Students for Life, a radical anti-abortion organization that many consider the future of the movement, goes even further than the IUD and Plan B. At the March for Life this January, a spokesperson for the group deflected when I asked her for the group’s position on birth control. “We do not have an official stance on all forms of contraception,” she said. However, the organization’s website classifies all hormonal contraception—including the pill, the patch, the ring, and the hormonal IUD—as abortifacients (contrary to the actual mechanisms of the drugs). It also displays several paragraphs on the health risks of hormonal contraception and discourages its use for other medical conditions like endometriosis and polycystic ovary syndrome. “Birth control disrespects women,” it states.

This points to another strategy conservatives are embracing in their mounting efforts to restrict contraceptives: fearmongering about their safety, a time-honored entry in the anti-abortion playbook. In the years before Roe was overturned, GOP-controlled state legislatures imposed superfluous requirements on abortion clinics under the guise of improving patient safety. More recently, right-wing plaintiffs brought a case to an extremist federal judge that claimed, against all available evidence, that the abortion medication mifepristone was too dangerous to have warranted the Food and Drug Administration’s approval in 2000. The judge agreed with those plaintiffs earlier this month, and the Supreme Court determine today whether his ruling will stand.

Groups like the Catholic Medical Association—one of the organizations behind the mifepristone case—are already publicly wringing their hands over the side effects and risks of hormonal contraception. And on conservative TikTok and other social media platforms, there has been a recent uptick in disinformation about contraception, often disguised as #wellness content. Users are spreading false claims that taking the pill can lead to infertility and that the copper IUD can cause copper poisoning.

“That, to me, is really concerning,” said Mara Gandal-Powers, director of birth control access at the National Women’s Law Center. Whether it’s a genuine misreading of the science or a deliberate lie disseminated for political purposes, “it manipulates the public into a place where they may be, three to five years from now, feeling differently about a restriction on contraception that, today, would not fly at all.”
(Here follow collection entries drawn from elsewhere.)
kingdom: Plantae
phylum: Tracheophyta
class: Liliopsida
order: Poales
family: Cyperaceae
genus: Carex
But public buy-in is a nice-to-have, not a need-to-have, for the anti-abortion right, thanks to its power in the courts. Late last year, a federal judge appointed by Donald Trump—the same one who recently moved to invalidate the FDA approval of mifepristone—considered a case brought by a Texas father who argued that Title X, a federal program that provides free contraception, violated his rights as a Christian parent by hypothetically making birth control available to his three adolescent daughters without his consent. The judge agreed, ruling that Texas minors must have parental permission to get contraception at federally funded clinics.

It is possible that Republican lawmakers, with their eyes on reelection, will be less willing to pursue sweeping restrictions on birth control than the federal judges sitting pretty with their lifetime appointments. But the GOP agenda on reproductive health care is already far more radical than public opinion would dictate. Most Americans—including majorities of people in states that have enacted new abortion bans in the wake of Dobbs—opposed the overturning of Roe v. Wade. That hasn’t stopped Republicans from pursuing blanket bans in every GOP-controlled legislature in the country.

With contraception, legislators will start the same way they did with abortion: Banning certain types of care, passing parental consent laws, and stripping public funding so that patients on Medicaid lose access to the most effective contraceptives. And why shouldn’t they? It’s worked for them before.